Climbing the career ladder and getting exactly where you want to be involves a lot of work. Here are just some of the things that can make a big difference
- Blogging
- Get involved in Podcasts
- Public Speaking
- Creating regular You Tube videos
- Selling your app on one or more app stores
- Writing a Book
- Writing Open Source software
- Training other developers
- Learning new technologies
- Mastering existing skills
- Marketing yourself better
- Finding your niche, and making yourself known for it
However, if you try to do all of these things at once, you’re setting yourself up to fail. A good strategy is to devise a medium term plan so that you can steadily start doing more and more of the things that make you stand out.
There are various good resources that discuss where you want to be in 5, 10 or 15 years from now, and I believe that you should be conscience of that, however what you don’t want to do is fall into the trap of feeling that you have ample time to work and sort it these out for yourself. This is not manufacturing an urgency, it’s manufacturing a complacency.
The time to start acting it now. What better way is there to increase your chance of being highly successful in 5 years time than if you have already done it in 3 years? So I recommend 3 as a maximum – if you believe that you can succeed sooner then even better! There are plenty of people who have completely turned their lives around in much less than 3 years.
Picture yourself where you ideally want to be. What do you want to get out of life? Think big, make that a goal for yourself, and write it out somewhere that you’ll see every day. Pick a few things that you’d like to accomplish this year, including one big objective, and publish an article setting out your goals – this way not only will you not forget them, you are committing to them so that you’re much more likely to succeed.
Break it up into a number of achievable goals so that if you don’t have time to do everything, you can still be proud of what you have achieved. Allow yourself enough flexibility that you can work on some new things as you find them. It’s fine for some of your smaller objectives to change as you find new interests, but try to not to change your big goals.
One of the benefits of having an explicit big goal is that it not only makes the things that you should be doing much clearer, it also makes a lot of things that you should not be doing much clearer. For example, maybe there is a new framework just released that you’ve heard about that sounds interesting. Maybe you should learn it? Should you? That depends on whether it will lead you towards your big goal. If not, save yourself the time required to focus on the things that do more you closer to your big goal. Don’t let yourself get side-tracked.
What you want to achieve for next year and the year after is not something you need to plan in detail. It’s likely that some of your plans will change as you learn more, but 3 years is a good realistic time-frame for achieving most of the things listed in the course.

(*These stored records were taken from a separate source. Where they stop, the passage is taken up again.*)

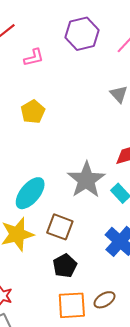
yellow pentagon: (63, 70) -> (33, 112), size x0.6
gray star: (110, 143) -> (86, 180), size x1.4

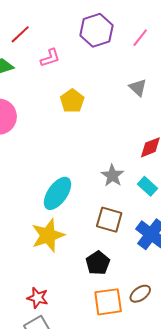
yellow pentagon: (33, 112) -> (72, 101), moved
gray star: (86, 180) -> (112, 176), size x0.6
brown square: (60, 227) -> (109, 220), moved

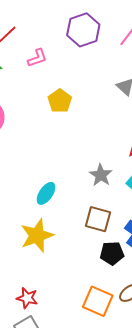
cyan ellipse: (57, 193) -> (46, 193), size x0.7
black pentagon: (98, 263) -> (112, 253), moved, turned 30
orange square: (108, 302) -> (98, 301), turned 32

Continuous Self Improvement
If you’ve seen my guide to the Top 10 courses on Pluralsight you might have already noticed that my top 3 all cover the same theme of self improvement. Put continuous self improvement at the heart of what you do and what you are and everything else will become easier.
Prioritization
Watching Cory House’s Outlier Developer course taught me that there are Seven Life Areas
- Social – Family and friends
- Intellectual – Self Development
- Spiritual – Religion
- Psychological – Emotions
- Recreational – Having Fun
- Physical – Health
- Professional – Your Job
It is important not to completely neglect any of these things. However it is useful to understand what your own priorities are. My recommendation is you make self development your top priority. If you do this well, after a while everything else will start to fall into place. You’ll know to make some time for your family, for your health etc. and no other aspect will fail. Your life will become much less about doing one thing versus the other and more about gradually improving yourself and enjoying life more.
Conclusion
Reaching your big goal is never easy. However, focusing on your on self improvement gives you a significant advantage over other developers. There are very few genuinely great developers in the world, because becoming a great developer requires many thousands of hours of practice, but there are many more good developers with great habits. Once your habits improve, you may find that you are already a good developer, and from there you are on the fastest road to becoming a great developer.
Work hard, but don’t work yourself to death. Have fun and always congratulate yourself on every achievement. Also remember to congratulate other developers on their own achievements – it will give them a boost and in turn they will give you a boost back.